Instructions for the task: Once the pictures are removed, restate the listing word for word.

===== Data segment =====

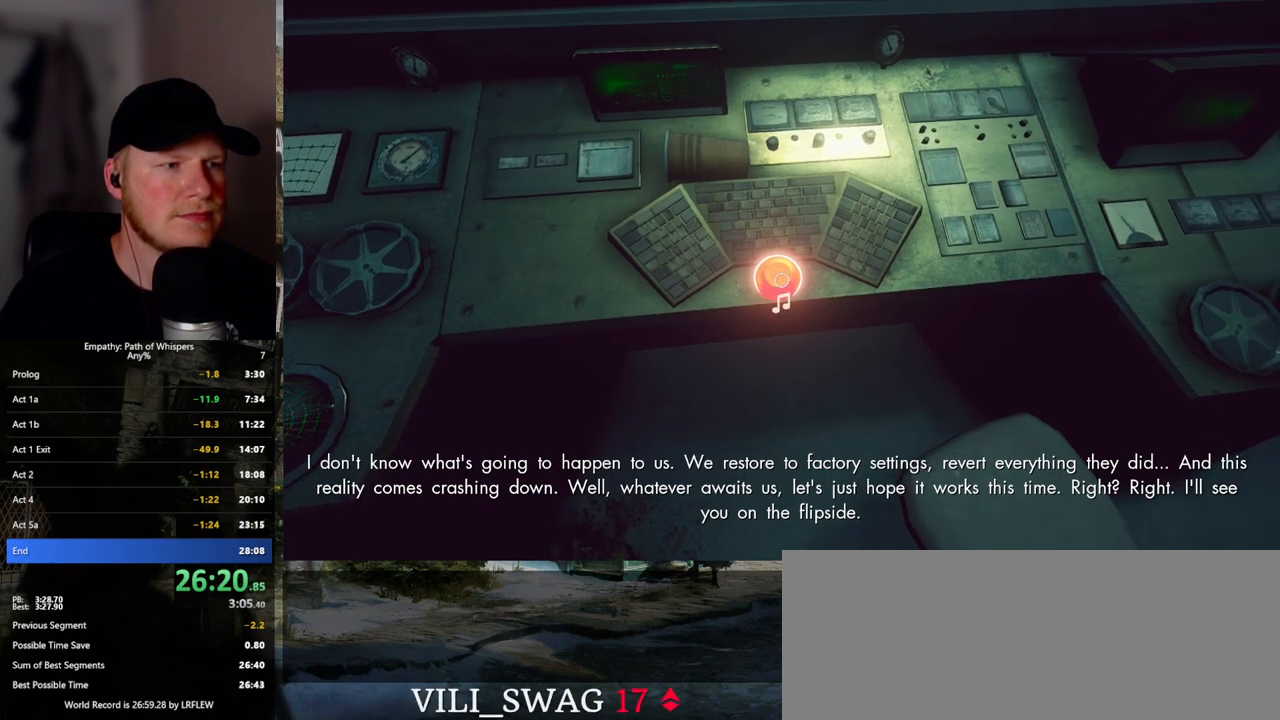
{"keys": [], "mouse": [], "events": [[33, "mouse_left", "down"], [117, "mouse_left", "up"], [167, "mouse_left", "down"], [217, "mouse_left", "up"], [283, "mouse_left", "down"], [400, "mouse_left", "up"], [417, "mouse_left", "down"], [500, "mouse_left", "up"]]}
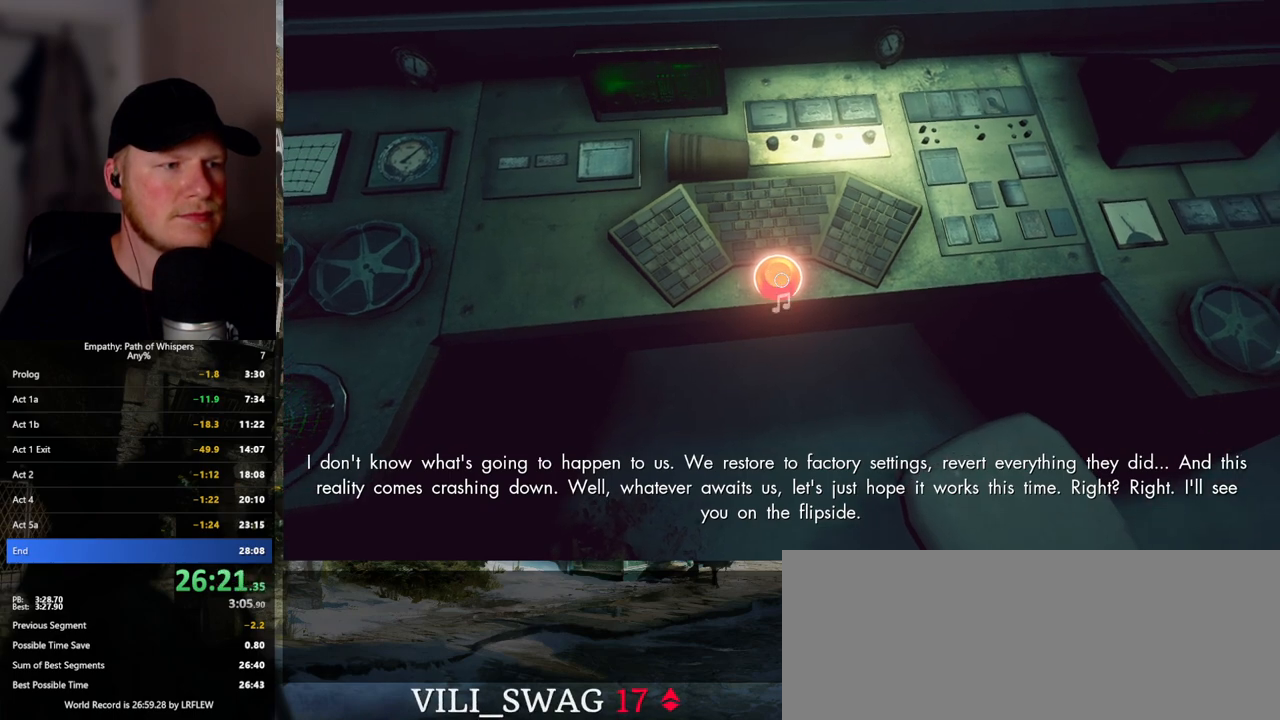
{"keys": [], "mouse": [], "events": [[133, "mouse_left", "down"], [200, "mouse_left", "up"], [233, "mouse_left", "down"], [300, "mouse_left", "up"], [400, "mouse_left", "down"], [483, "mouse_left", "up"]]}
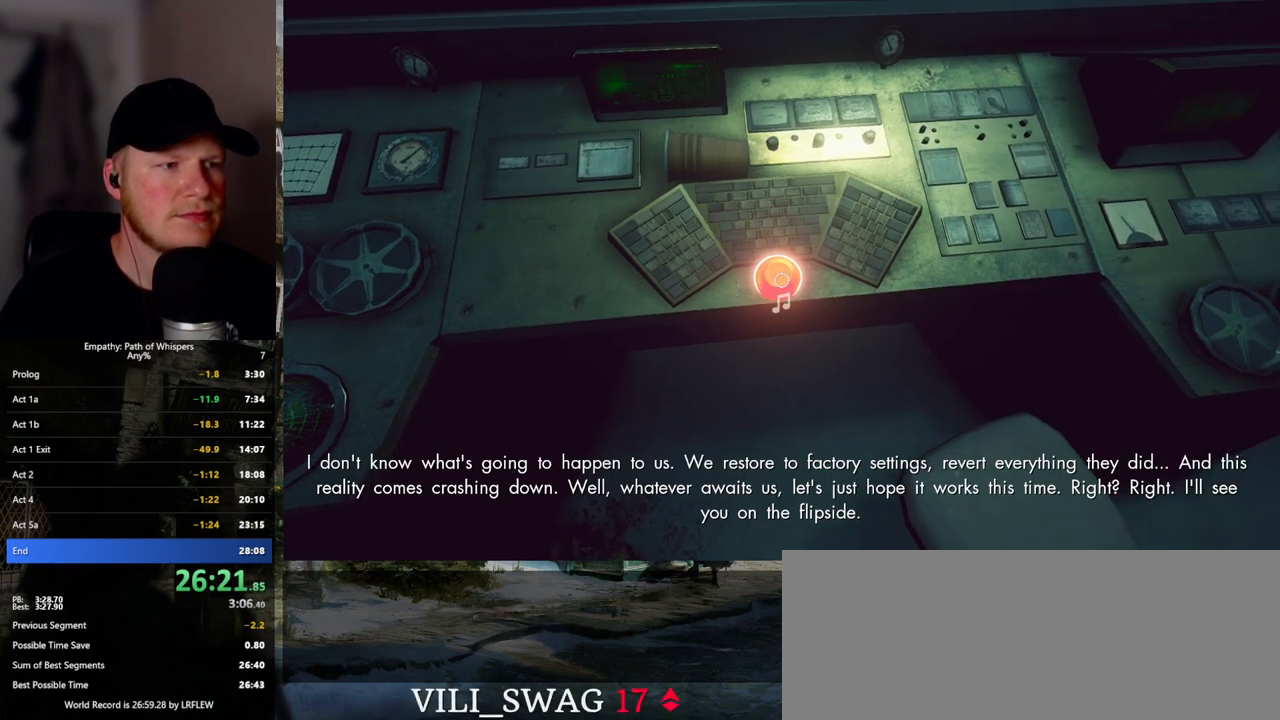
{"keys": [], "mouse": [], "events": [[33, "mouse_left", "down"], [100, "mouse_left", "up"], [233, "mouse_left", "down"], [300, "mouse_left", "up"], [367, "mouse_left", "down"], [417, "mouse_left", "up"]]}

=====

Expected answer:
{"keys": [], "mouse": [], "events": [[33, "mouse_left", "down"], [117, "mouse_left", "up"], [167, "mouse_left", "down"], [217, "mouse_left", "up"], [283, "mouse_left", "down"], [400, "mouse_left", "up"], [417, "mouse_left", "down"], [500, "mouse_left", "up"]]}
{"keys": [], "mouse": [], "events": [[133, "mouse_left", "down"], [200, "mouse_left", "up"], [233, "mouse_left", "down"], [300, "mouse_left", "up"], [400, "mouse_left", "down"], [483, "mouse_left", "up"]]}
{"keys": [], "mouse": [], "events": [[33, "mouse_left", "down"], [100, "mouse_left", "up"], [233, "mouse_left", "down"], [300, "mouse_left", "up"], [367, "mouse_left", "down"], [417, "mouse_left", "up"]]}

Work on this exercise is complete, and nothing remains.